7). Sahabat

320 12 0
                                    


"Sha?"

Shea yang tadinya sibuk dengan lamumannya, menoleh menatap Mita yang duduk di sampingnya.

"Hmm,"

"Lo kenapa sih ngelamun mulu akhir-akhir ini?"

Kedua alis Shea saling bertautan, "Masa sih?"

Mita mengangguk. Lalu melemparkan pandangannya menatap taman dan danau yang ada di depannya.

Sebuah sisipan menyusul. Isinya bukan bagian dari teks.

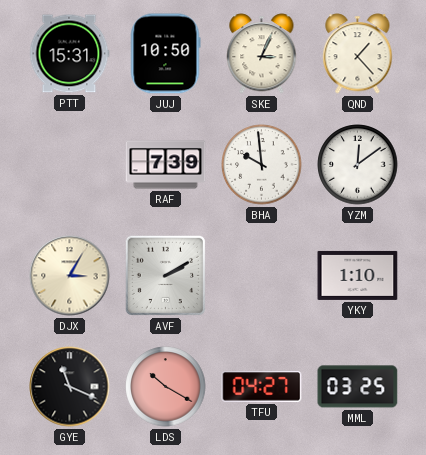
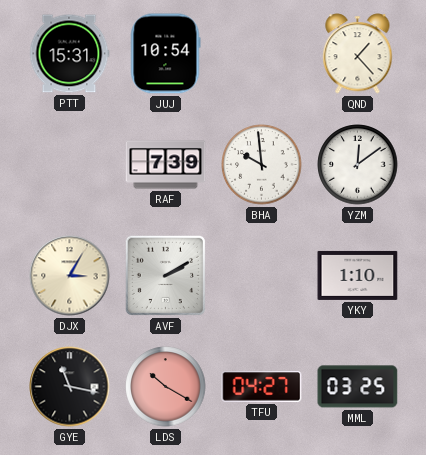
JUJ: 10:50 -> 10:54
SKE: 3:04 -> none
GYE: 11:19 -> 11:17
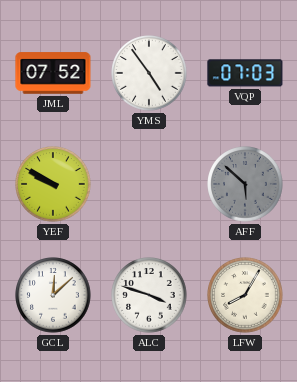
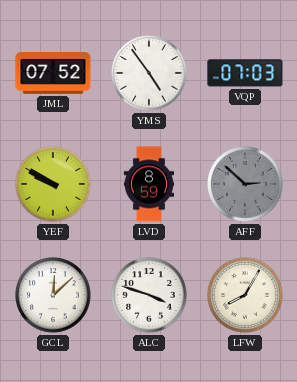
LVD: none -> 8:59
AFF: 5:52 -> 2:52
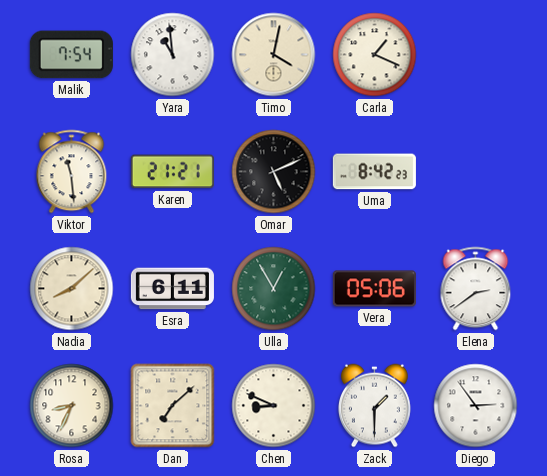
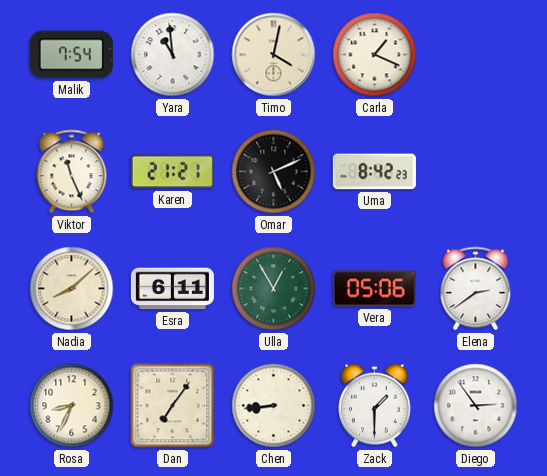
Viktor: 11:29 -> 11:26
Dan: 7:08 -> 7:06
Chen: 8:49 -> 8:44
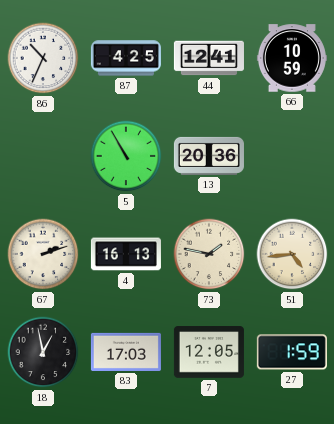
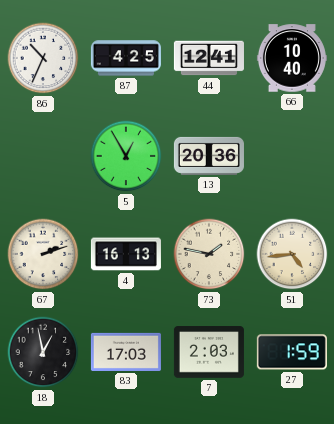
66: 10:59 -> 10:40
5: 10:55 -> 12:55
7: 12:05 -> 2:03
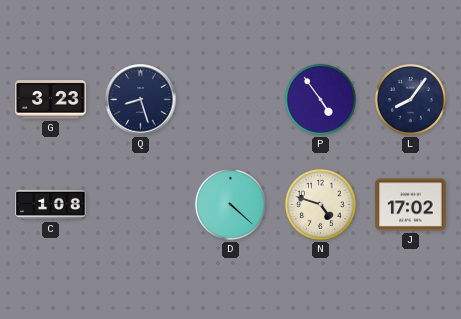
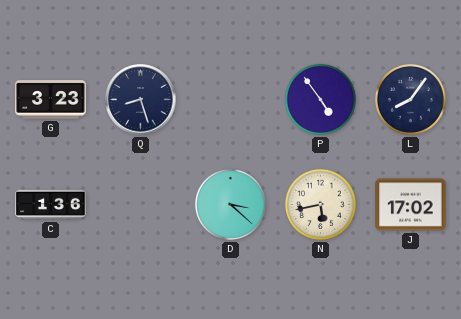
C: 1:08 -> 1:36
D: 4:22 -> 3:22
N: 4:48 -> 5:43
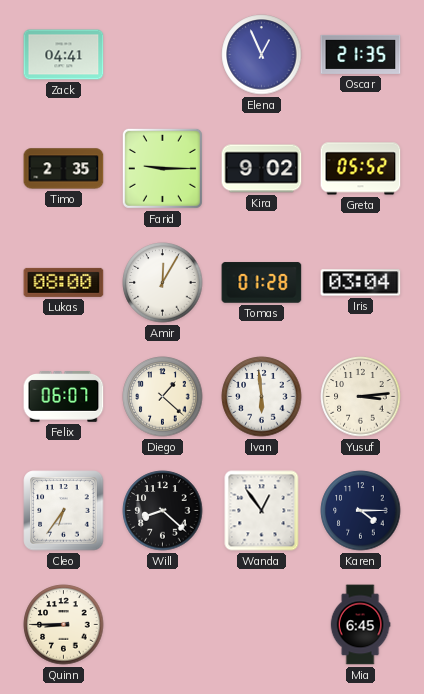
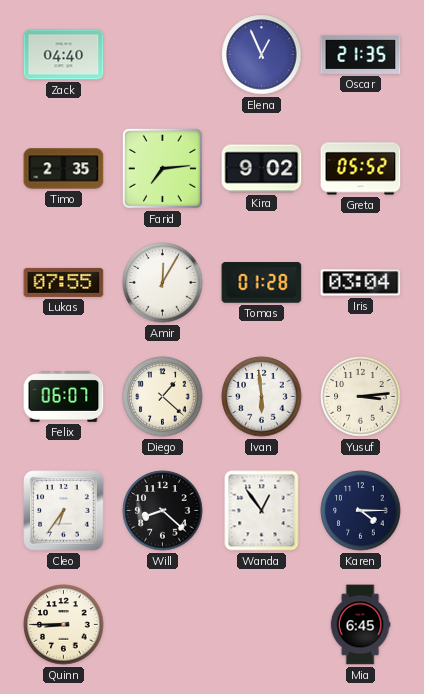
Zack: 04:41 -> 04:40
Farid: 9:15 -> 7:14
Lukas: 08:00 -> 07:55
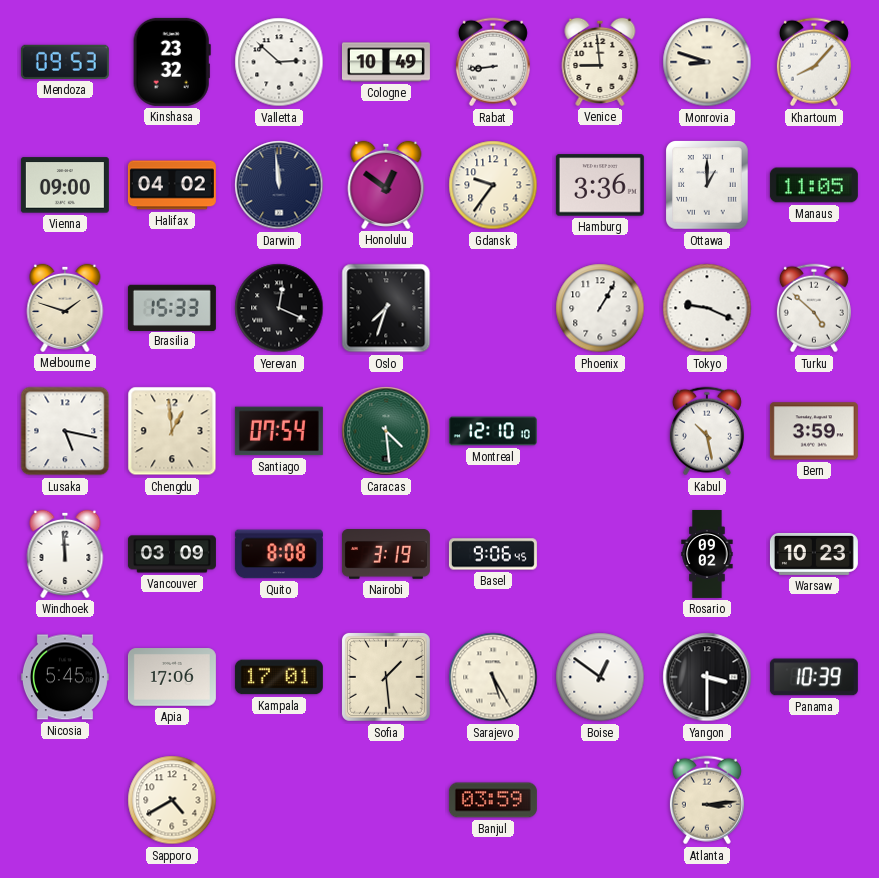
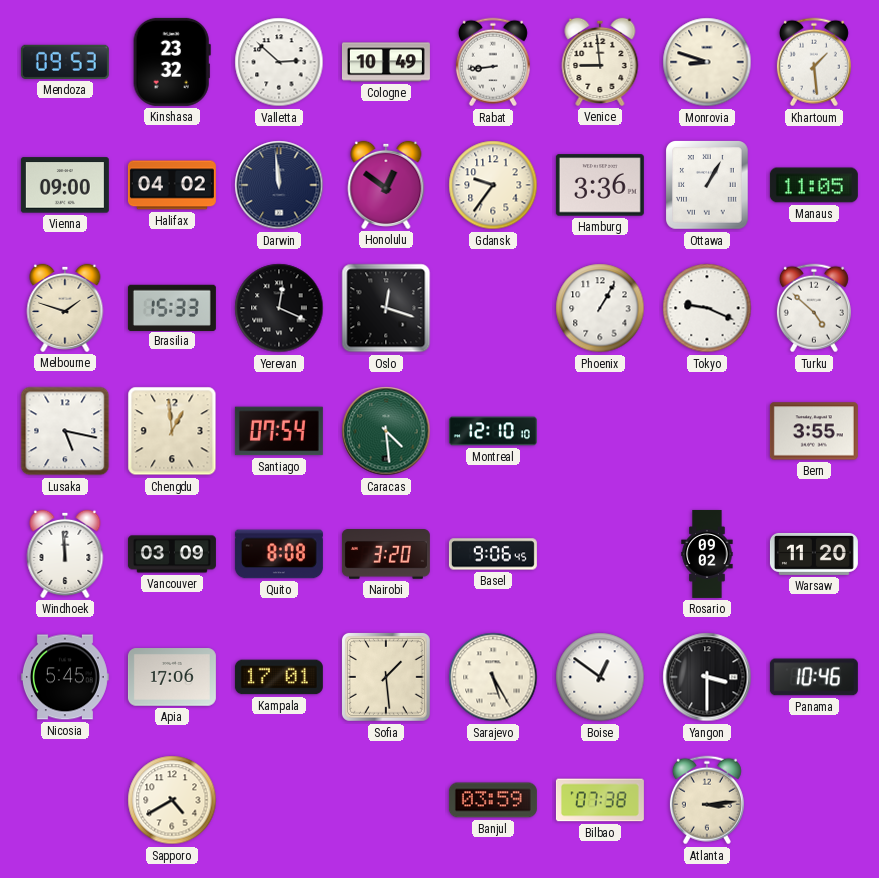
Khartoum: 8:07 -> 1:29
Ottawa: 1:00 -> 1:05
Oslo: 7:33 -> 12:18
Kabul: 10:28 -> none
Bern: 3:59 -> 3:55
Nairobi: 3:19 -> 3:20
Warsaw: 10:23 -> 11:20
Panama: 10:39 -> 10:46
Bilbao: none -> 07:38
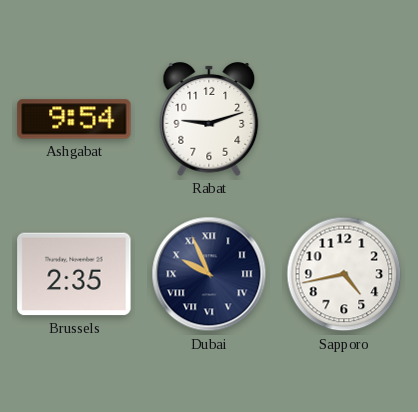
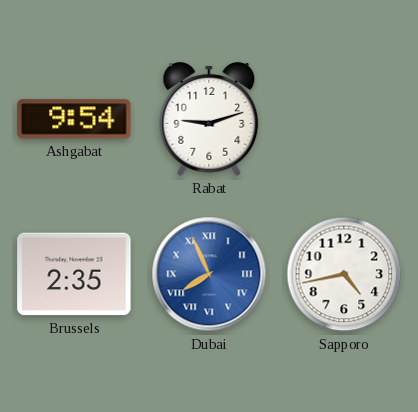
Dubai: 9:56 -> 7:56
Dubai dial: navy -> blue
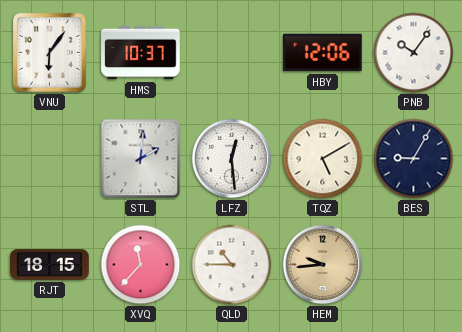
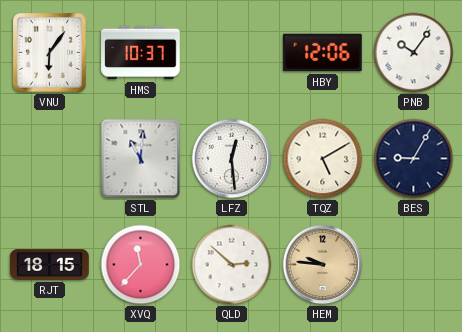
STL: 2:01 -> 11:01
QLD: 10:45 -> 2:52
HEM: 9:44 -> 9:46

Ya, mereka berdua sedang berada di salah satu tempat wisata terfavorit. Tujuannya untuk menenangkan pikiran. Entah kenapa mereka berdua seperti menahan beban berat satu sama lain. Shea yang setia dalam diamnya. Begitu juga dengan Mita.

"Mit?" Panggil Shea. Tatapannya tertuju pada sepatu putih yang ia kenakan.

"Apa?"

"Gue pengen curhat. Boleh nggak?"

"Ya Allah, sha..." Mita tertawa pelan, namun tatapannya masih tertuju ke depan, "Kalau pengen curhat, curhat aja. Nggak perlu minta izin segala. Kayak ke siapa aja." Mita melirik Shea sebentar, lalu kembali menatap depan.

"Kayaknya hari ini saatnya lo tau apa yang pernah gue alami," Shea diam sejenak, "Gue mulai ya,"

Mita awalnya ragu setelah Shea mengatakan hal itu. Namun ia berdehem, menyetujui Shea melanjutkan ceritanya.

"Lo pengen tau kenapa gue sering ngelamun akhir-akhir ini?"

"Kenapa emangnya?"

"Gue inget masalalu."

"Maksudnya?" Akhirnya Mita menoleh menatap Shea sepenuhnya.

"Lo inget waktu gue SD dulu? Waktu gue hilang?"

Mita tampak berfikir. Kemudian, ia mengangguk.

"Dulu itu gue ngerasa kalau gue udah hilang dari dunia. Gue nggak bisa jauh dari orangtua. Gue ngerasa hidup gue itu penuh masalah. Nggak pernah bahagia." Kedua mata Shea mulai berkaca-kaca, "Papa gue yang tiba-tiba ninggalin keluarga gue di saat semua butuh bantuan dari papa. Dulu gue nggak punya apa-apa. Papa yang selalu ada buat gue sama keluarga, tiba-tiba ninggalin kita begitu saja. Apa dia nggak mikir gimana nasib keluarganya nanti?" Shea mulai terisak.

Sedangkan Mita hanya mampu diam sambil mengusap bahu Shea, menenangkan. Mita memang tau kejadian itu, tapi tidak semuanya.

"Gue yang waktu itu berusaha buat ngejar mobil papa, malah naik bus yang gue nggak tau tujuannya mana. Gue tersesat. Gue nggak tahu itu daerah mana. Gue hanya bisa nangis dipinggiran jalan," Shea mengambil jeda sambil mengusap pipinya yang sudah basah karena air mata, "Sampai waktu maghrib tiba, gue masih berada dijalanan. Luntang-luntung nggak jelas. Beberapa orang sempat nanya ke gue apa alasan gue nangis, tapi gue bingung mau jawab apa. Sampai akhirnya ada seorang anak laki-laki yang kayaknya seumuran sama gue datang ngehampirin gue sambil bawa minuman."

Mita masih diam seribu bahasa. Membiarkan Shea bercerita menumpahkan segala kesedihannya. Baru kali ini ia mendengar semua yang ada dipikiran Shea selama ini, lewat mulut Shea sendiri.

Biasanya Shea hanya bercerita tentang kerinduannya pada ayahnya. Mita juga pernah sempat bertanya mengenai hilangnya Shea waktu itu, tapi Shea selalu mengalihkan cerita. Seolah-olah kejadian itu hanya Tuhan, dirinya dan keluarganya saja yang tahu.

Tetapi sekarang Shea mengatakan semuanya. Mengatakan yang sejujurnya. Mengatakan segala kesedihannya. Mengatakan salah satu diantara beribu-ribu rahasianya.

"Dia datang seperti tamu tak diundang," Shea kembali mengingat masalalunya, dimana ia pertama kali bertemu dengan anak laki-laki itu.

"Nih!" Aku mengangkat kepala. Melihat sebuah botol yang kini sedang disodorkan padaku. Aku penasaran, siapa orang pemilik botol itu?